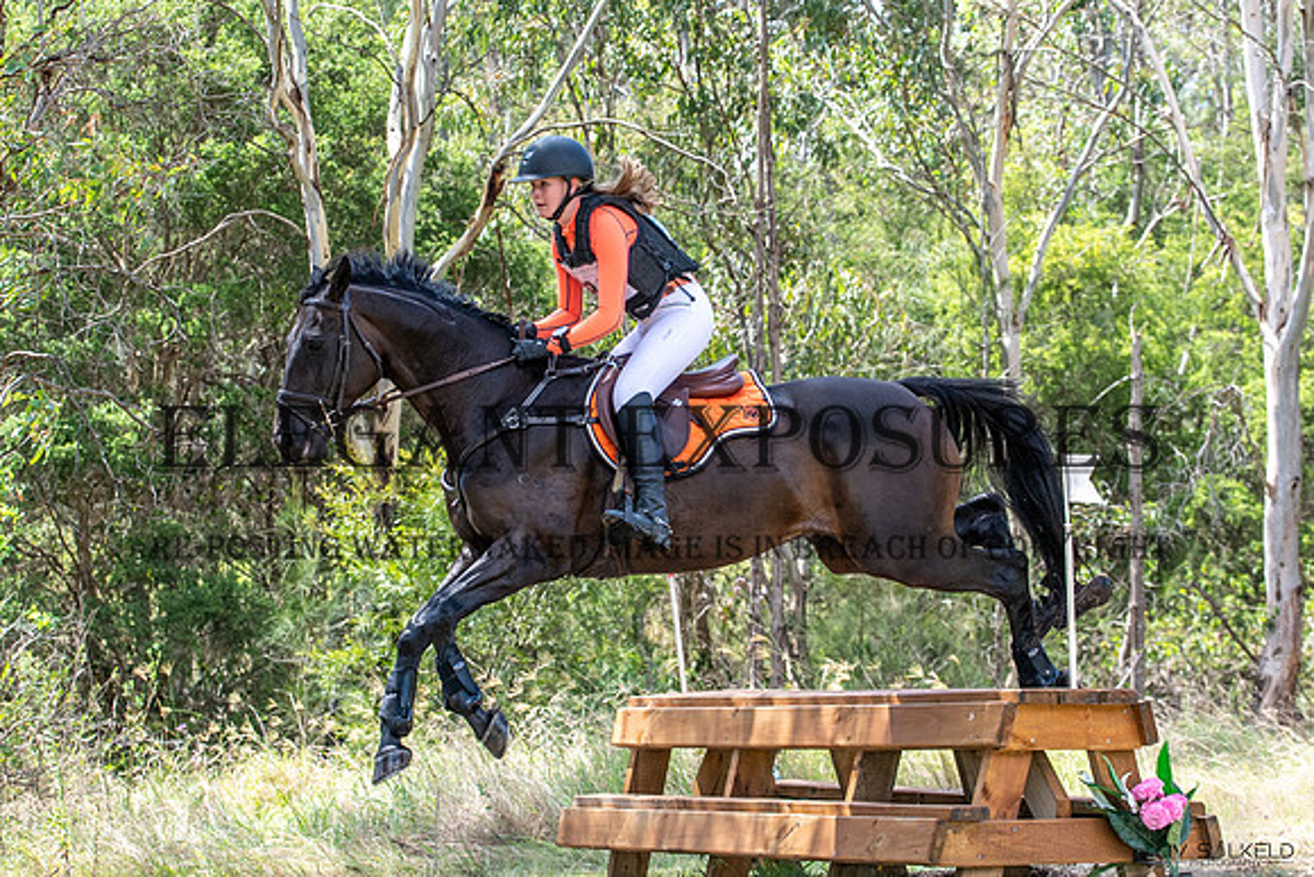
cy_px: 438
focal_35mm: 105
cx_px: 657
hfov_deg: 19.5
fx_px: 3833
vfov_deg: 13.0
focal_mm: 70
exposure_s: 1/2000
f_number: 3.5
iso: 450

◇ ◇ ◇

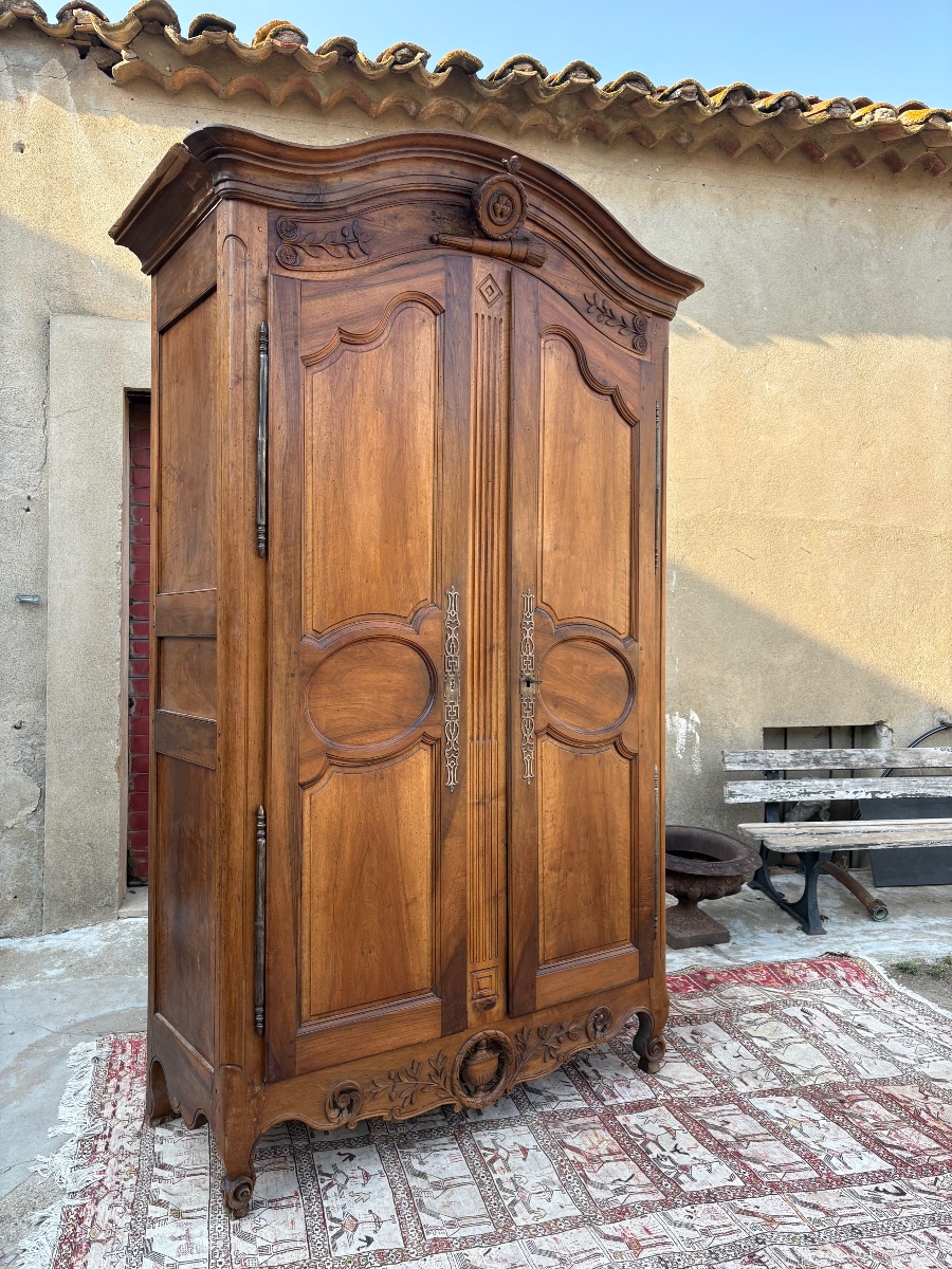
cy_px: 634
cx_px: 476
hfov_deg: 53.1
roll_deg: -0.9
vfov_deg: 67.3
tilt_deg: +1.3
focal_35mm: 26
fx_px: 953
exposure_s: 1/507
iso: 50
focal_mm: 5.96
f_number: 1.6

◇ ◇ ◇

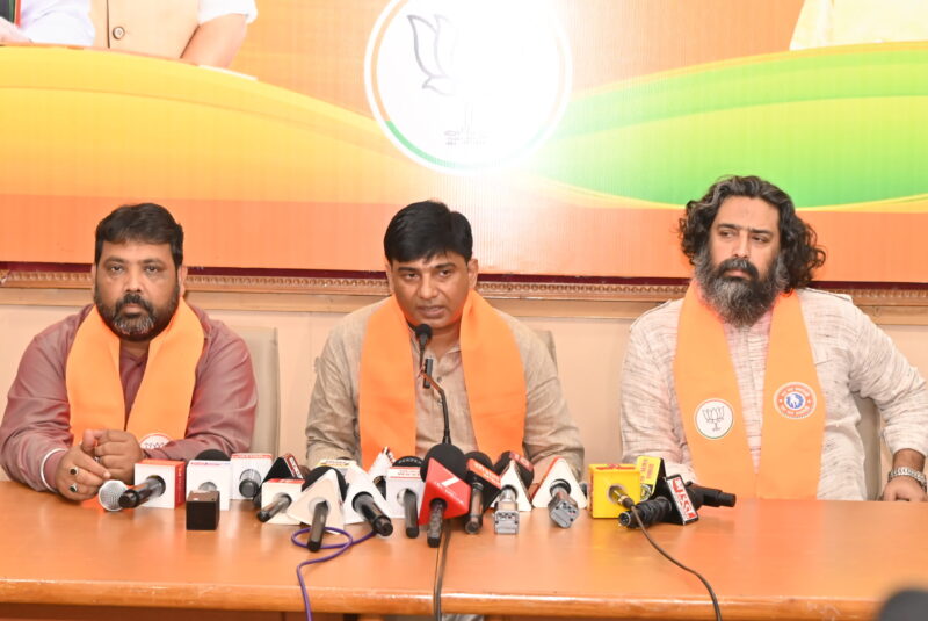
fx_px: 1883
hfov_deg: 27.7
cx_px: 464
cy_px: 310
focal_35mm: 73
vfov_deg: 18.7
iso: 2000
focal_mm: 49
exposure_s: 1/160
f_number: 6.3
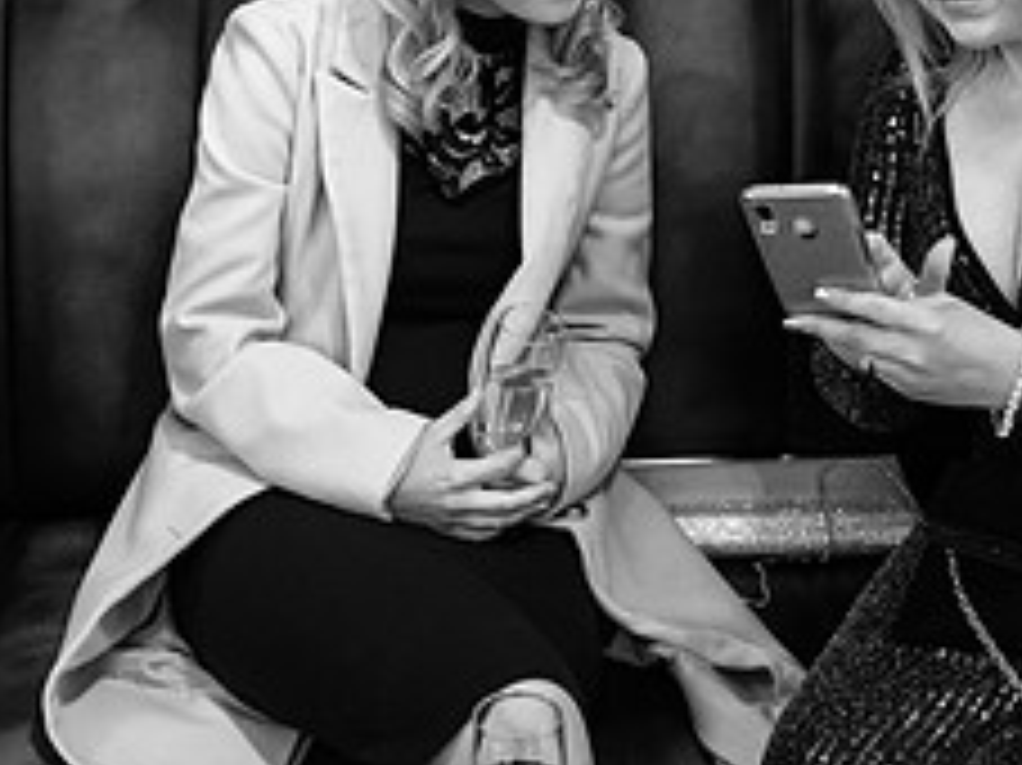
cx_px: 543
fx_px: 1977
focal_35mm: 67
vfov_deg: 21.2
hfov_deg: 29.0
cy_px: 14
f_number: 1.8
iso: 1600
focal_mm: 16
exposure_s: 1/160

◇ ◇ ◇

→ **What the task asks**: Taking the entries above, write out exactly the lines starting with the line containing "tilt_deg: +1.3" and going on through the line containing "f_number: 1.6", both included, and nothing else.

→ **Problem solution**:
tilt_deg: +1.3
focal_35mm: 26
fx_px: 953
exposure_s: 1/507
iso: 50
focal_mm: 5.96
f_number: 1.6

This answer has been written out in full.